#### Gegebene Daten ####

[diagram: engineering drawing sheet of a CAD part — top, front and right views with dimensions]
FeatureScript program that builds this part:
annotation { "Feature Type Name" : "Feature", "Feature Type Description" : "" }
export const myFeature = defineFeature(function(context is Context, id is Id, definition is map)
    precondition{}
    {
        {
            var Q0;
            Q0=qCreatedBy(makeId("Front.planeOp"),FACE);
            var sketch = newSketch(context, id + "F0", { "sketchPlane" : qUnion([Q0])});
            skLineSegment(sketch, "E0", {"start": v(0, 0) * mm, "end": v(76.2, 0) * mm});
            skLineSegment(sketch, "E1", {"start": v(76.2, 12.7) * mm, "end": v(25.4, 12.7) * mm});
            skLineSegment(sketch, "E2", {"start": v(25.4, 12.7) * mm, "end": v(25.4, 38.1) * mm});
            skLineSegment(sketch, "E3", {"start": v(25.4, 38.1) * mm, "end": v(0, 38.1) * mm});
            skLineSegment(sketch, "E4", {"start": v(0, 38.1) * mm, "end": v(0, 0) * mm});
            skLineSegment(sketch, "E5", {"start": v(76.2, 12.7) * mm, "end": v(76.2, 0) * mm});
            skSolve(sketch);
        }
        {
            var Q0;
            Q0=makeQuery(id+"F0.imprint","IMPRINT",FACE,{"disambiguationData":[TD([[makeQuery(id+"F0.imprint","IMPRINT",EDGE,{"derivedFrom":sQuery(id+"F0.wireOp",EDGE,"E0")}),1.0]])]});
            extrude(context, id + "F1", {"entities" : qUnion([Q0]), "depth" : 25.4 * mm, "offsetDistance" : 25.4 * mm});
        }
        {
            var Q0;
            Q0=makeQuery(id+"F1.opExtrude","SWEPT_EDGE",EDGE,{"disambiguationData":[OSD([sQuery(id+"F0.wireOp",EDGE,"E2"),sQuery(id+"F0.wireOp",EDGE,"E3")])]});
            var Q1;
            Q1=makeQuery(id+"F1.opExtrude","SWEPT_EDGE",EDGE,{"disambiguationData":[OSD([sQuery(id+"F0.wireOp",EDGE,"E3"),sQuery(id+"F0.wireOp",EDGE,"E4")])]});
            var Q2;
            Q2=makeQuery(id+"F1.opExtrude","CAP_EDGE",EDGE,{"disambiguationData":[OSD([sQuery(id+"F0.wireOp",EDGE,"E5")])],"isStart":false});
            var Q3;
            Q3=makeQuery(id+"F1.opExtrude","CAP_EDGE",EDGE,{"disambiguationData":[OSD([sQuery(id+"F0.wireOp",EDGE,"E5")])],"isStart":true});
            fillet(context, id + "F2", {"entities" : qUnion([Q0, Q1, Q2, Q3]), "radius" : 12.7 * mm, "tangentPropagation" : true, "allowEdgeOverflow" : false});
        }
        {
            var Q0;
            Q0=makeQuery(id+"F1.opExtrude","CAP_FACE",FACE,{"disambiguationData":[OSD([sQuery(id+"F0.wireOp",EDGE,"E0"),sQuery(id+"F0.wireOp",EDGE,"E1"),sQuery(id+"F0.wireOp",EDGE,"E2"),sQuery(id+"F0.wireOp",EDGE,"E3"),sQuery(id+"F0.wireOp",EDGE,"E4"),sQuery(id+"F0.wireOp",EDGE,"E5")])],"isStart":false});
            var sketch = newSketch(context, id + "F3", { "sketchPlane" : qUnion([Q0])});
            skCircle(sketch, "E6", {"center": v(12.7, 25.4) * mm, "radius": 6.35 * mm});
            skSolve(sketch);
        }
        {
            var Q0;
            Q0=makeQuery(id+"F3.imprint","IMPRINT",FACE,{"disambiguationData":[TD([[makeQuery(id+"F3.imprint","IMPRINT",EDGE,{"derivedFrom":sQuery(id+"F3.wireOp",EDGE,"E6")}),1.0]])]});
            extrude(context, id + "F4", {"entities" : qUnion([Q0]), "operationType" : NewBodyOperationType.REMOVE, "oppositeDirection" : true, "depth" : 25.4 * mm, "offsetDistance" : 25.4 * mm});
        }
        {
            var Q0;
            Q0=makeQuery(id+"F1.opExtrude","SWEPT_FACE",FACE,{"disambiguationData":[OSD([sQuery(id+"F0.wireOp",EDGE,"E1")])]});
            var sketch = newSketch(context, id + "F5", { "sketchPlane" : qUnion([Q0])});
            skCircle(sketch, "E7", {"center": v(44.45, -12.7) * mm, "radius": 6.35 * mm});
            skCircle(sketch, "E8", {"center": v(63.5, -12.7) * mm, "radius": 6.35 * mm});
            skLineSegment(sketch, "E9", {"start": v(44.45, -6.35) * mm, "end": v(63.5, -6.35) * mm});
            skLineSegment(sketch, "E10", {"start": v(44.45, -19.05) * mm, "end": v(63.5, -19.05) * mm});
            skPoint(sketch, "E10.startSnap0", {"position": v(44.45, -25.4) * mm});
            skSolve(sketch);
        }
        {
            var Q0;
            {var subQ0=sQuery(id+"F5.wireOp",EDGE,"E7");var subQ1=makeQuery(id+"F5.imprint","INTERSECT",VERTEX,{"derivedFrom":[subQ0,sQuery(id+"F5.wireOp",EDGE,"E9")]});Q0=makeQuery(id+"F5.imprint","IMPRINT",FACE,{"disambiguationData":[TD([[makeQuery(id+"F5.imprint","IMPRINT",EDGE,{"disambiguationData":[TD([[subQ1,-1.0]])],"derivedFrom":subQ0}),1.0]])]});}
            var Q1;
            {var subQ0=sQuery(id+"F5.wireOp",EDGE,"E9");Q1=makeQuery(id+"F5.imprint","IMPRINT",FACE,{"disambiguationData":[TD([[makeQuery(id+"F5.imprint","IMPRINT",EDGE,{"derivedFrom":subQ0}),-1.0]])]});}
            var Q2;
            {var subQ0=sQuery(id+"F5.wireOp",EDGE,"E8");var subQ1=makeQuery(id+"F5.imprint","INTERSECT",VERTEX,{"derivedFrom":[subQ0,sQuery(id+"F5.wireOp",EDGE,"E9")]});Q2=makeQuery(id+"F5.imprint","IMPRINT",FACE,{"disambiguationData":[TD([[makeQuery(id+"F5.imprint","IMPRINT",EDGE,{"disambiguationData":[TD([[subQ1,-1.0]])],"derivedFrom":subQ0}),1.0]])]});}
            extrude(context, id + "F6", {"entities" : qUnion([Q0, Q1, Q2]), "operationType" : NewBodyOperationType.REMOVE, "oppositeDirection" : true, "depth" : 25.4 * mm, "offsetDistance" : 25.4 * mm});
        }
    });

####

## Aufgabenstellung
Gib an, in wie vielen Zeilen oben die Zeichenfolge „center“ vorkommt, wobei Groß- und Kleinschreibung zu beachten ist. Antworte ausschließlich mit der Zahl.

## Lösung der Aufgabe
3